Retrieve specific fasta sequences from a group of assemblies
0
0
Entering edit mode
7 weeks ago
SushiRoll ▴ 100

Hi all,

Sorry if this question has been addressed before but I haven't been able to find a solution to this. I have a lot of assemblies (around 800) and I would like to retrieve the fasta sequence for a specific housekeeping gene which should (in theory) be present in all of them. Is there any tool that can take the fasta assembly as input and retrieve a specific gene with certain % variation to retrieve the gene even if it has mutations? Alternatively it could take a gbk or gff3 as input and use the gene annotation as retrieval criterion.

Thanks a lot!

CDS gene sequence • 414 views
1
Entering edit mode

Don't know if there is a ready made tool.

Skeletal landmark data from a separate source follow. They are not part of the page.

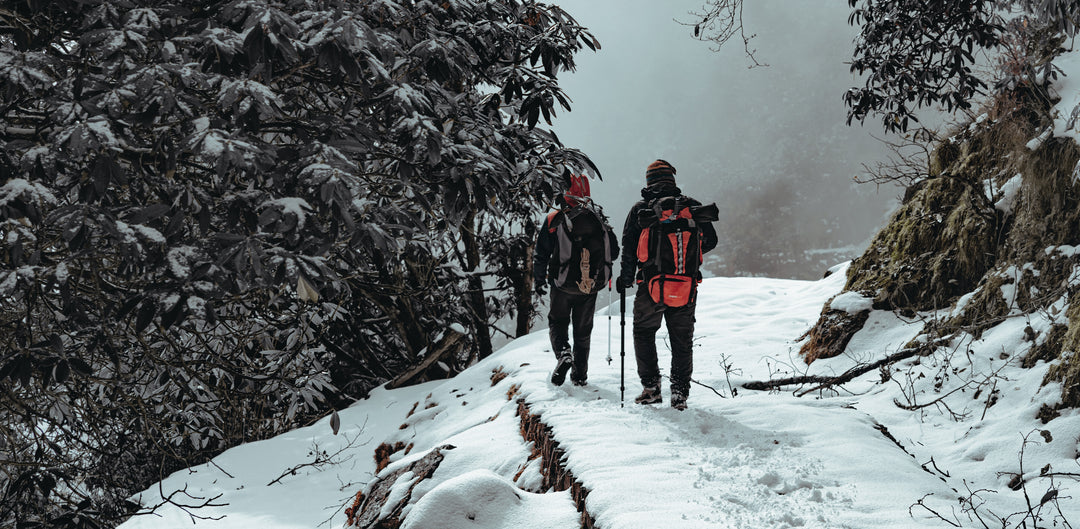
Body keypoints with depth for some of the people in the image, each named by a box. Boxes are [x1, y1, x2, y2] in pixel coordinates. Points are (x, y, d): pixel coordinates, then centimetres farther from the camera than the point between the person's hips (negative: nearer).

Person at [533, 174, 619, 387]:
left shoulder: (553, 220, -6)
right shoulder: (599, 218, 1)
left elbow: (541, 255, -3)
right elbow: (614, 251, 7)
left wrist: (539, 281, 10)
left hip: (563, 285, -2)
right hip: (591, 286, 2)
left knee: (557, 322, 15)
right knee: (583, 329, 16)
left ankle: (563, 353, -13)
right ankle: (580, 374, 18)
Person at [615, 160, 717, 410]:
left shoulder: (640, 210, -2)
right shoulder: (692, 207, 3)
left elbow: (629, 250, -4)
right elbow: (710, 241, 10)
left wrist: (625, 279, 9)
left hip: (651, 286, -2)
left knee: (643, 334, 15)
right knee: (682, 340, 11)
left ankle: (651, 387, 8)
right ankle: (680, 393, 8)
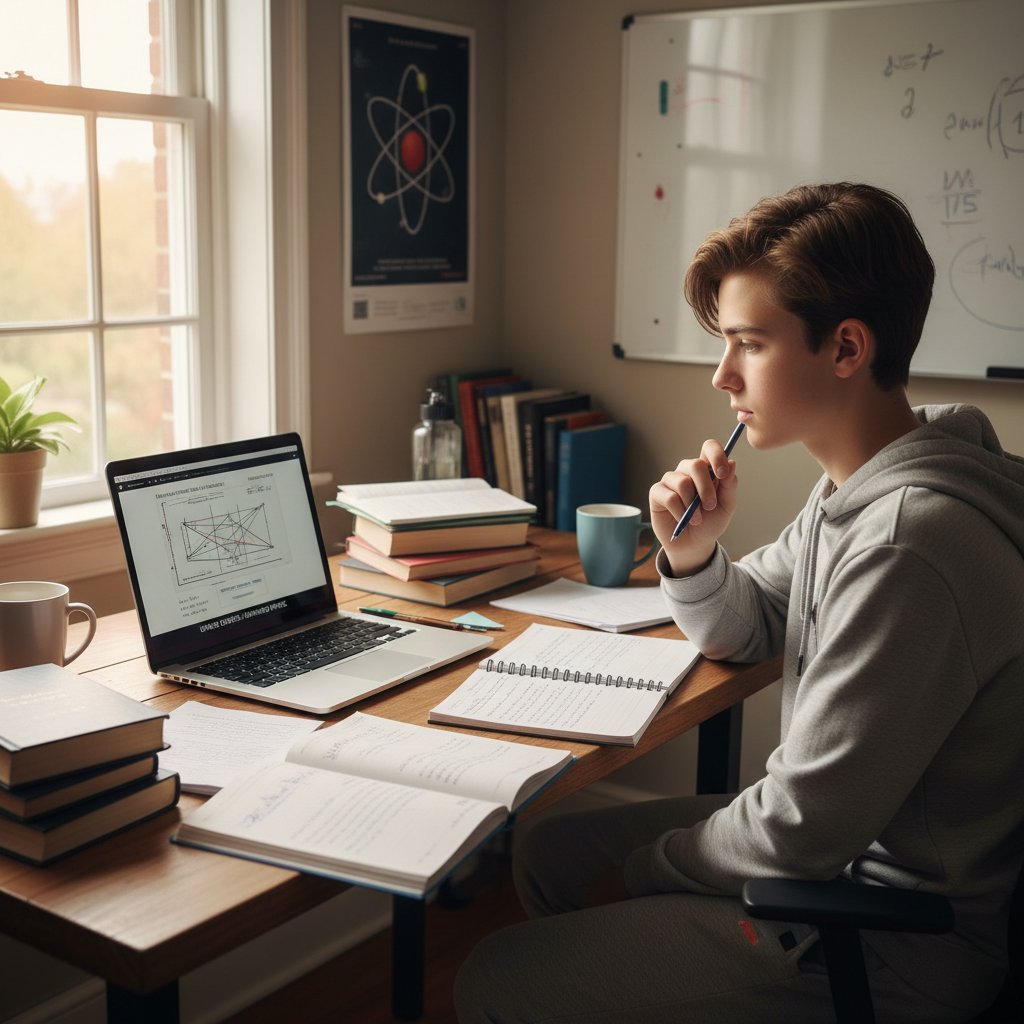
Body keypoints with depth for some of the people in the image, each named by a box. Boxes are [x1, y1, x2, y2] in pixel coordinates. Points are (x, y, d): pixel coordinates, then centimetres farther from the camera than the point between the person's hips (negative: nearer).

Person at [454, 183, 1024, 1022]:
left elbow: (800, 831, -25)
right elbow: (744, 634, 14)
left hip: (896, 949, -9)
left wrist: (646, 870, -9)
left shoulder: (909, 543, -31)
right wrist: (693, 557, -7)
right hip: (839, 851, 9)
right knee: (550, 851, 16)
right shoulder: (857, 486, 2)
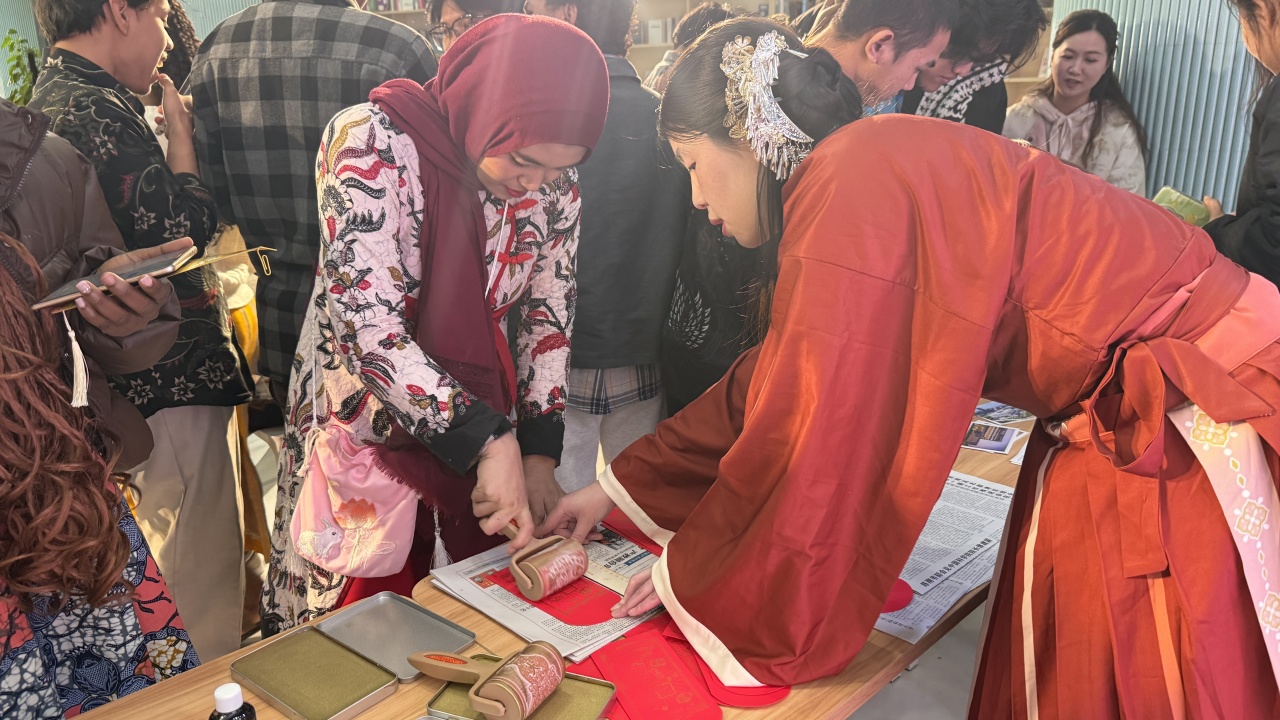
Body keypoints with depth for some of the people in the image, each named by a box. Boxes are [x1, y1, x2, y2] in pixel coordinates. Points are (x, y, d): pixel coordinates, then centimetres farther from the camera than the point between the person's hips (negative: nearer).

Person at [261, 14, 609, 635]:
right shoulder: (369, 141, -20)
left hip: (485, 427, 4)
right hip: (366, 429, -4)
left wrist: (537, 457, -7)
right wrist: (490, 442, -30)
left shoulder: (554, 182, -5)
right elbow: (367, 324, -26)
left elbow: (548, 317, 1)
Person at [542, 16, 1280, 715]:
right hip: (1117, 416, 8)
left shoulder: (854, 185, -24)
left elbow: (817, 431, -23)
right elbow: (775, 384, 10)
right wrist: (617, 487, 14)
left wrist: (693, 576, -8)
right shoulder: (864, 175, 6)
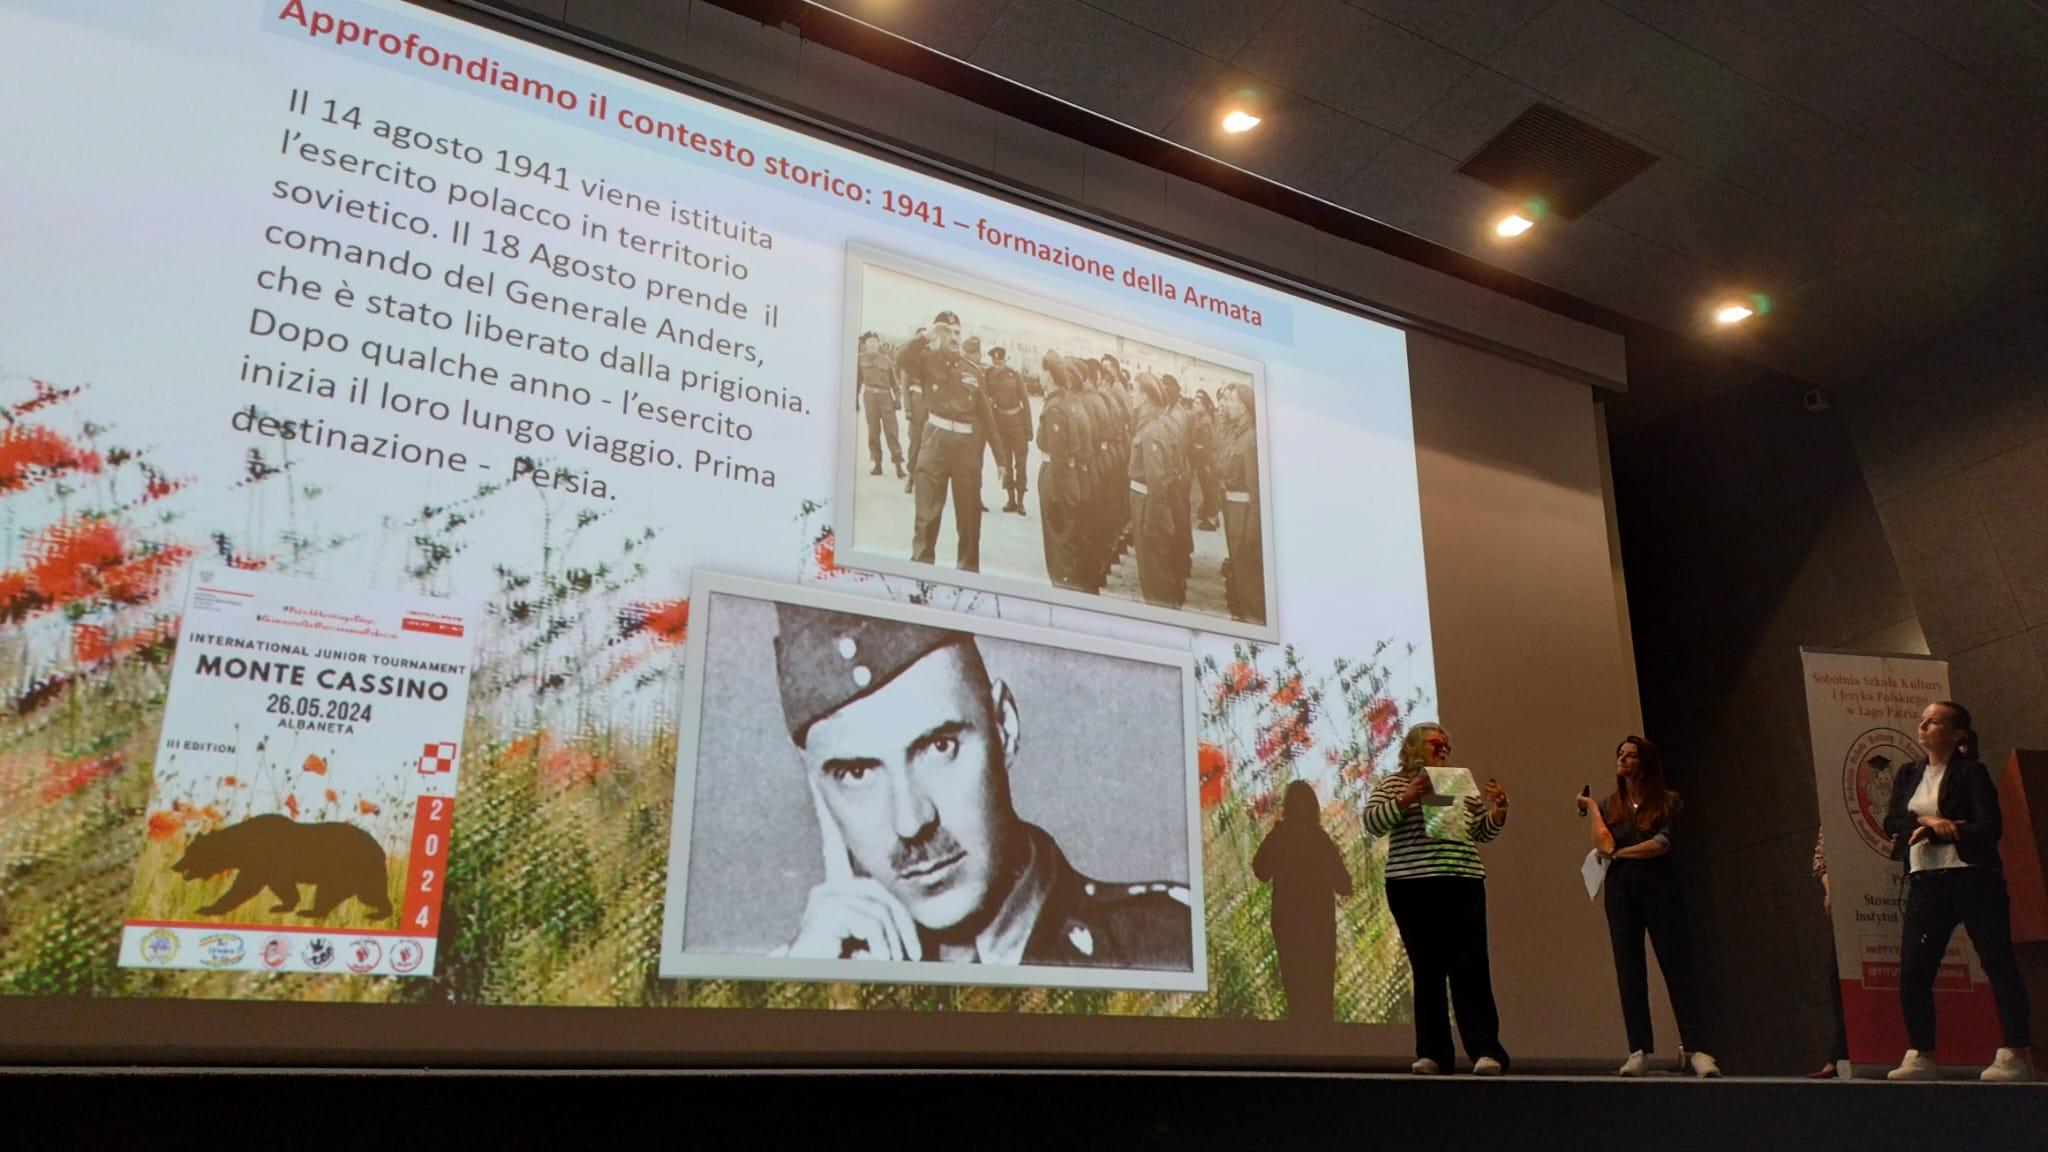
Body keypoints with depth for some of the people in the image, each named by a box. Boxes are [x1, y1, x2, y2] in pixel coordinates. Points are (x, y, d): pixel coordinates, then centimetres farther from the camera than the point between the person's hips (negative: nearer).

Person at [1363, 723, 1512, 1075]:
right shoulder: (1394, 783, 9)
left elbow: (1483, 833, 21)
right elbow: (1372, 822, -4)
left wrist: (1498, 810, 2)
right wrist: (1406, 799, -16)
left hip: (1464, 887, 2)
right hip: (1413, 888, -2)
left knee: (1470, 968, -7)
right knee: (1427, 970, 1)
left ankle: (1485, 1050, -10)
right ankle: (1432, 1054, 6)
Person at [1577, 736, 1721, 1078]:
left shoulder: (1668, 801, 4)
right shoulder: (1608, 805, 14)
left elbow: (1662, 844, -9)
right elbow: (1603, 846, 2)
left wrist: (1619, 853, -7)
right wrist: (1591, 808, 0)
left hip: (1658, 885, -3)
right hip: (1621, 889, 3)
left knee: (1676, 964, -5)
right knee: (1629, 970, 0)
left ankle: (1693, 1049, -5)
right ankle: (1639, 1050, 0)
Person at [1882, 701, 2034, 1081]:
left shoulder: (1971, 772, 0)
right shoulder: (1908, 775, 16)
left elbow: (1991, 828, -11)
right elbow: (1891, 823, 5)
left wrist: (1933, 832, -15)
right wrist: (1929, 821, -13)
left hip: (1973, 878, -5)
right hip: (1926, 883, 5)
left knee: (1998, 963, -5)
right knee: (1912, 971, -1)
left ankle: (2017, 1055, 0)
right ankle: (1922, 1057, 5)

You will need to align the gene to your assemblies and then it is a matter of parsing the results and retrieving the sequence you need using samtools faidx and similar options.

0
Entering edit mode

Great, I'll give it a shot.

Thanks!

1
Entering edit mode

Personally, I never worked on similar tasks and thus unfortunately can't provide you with a polished solution, but what you are trying here is to find orthologous genes. Using this keyword, you should find tools suitable for this task, e.g. OrthoFinder showed up in a quick search.

0
Entering edit mode

Thanks Matthias, that's a great starting point, I'll check what's out there.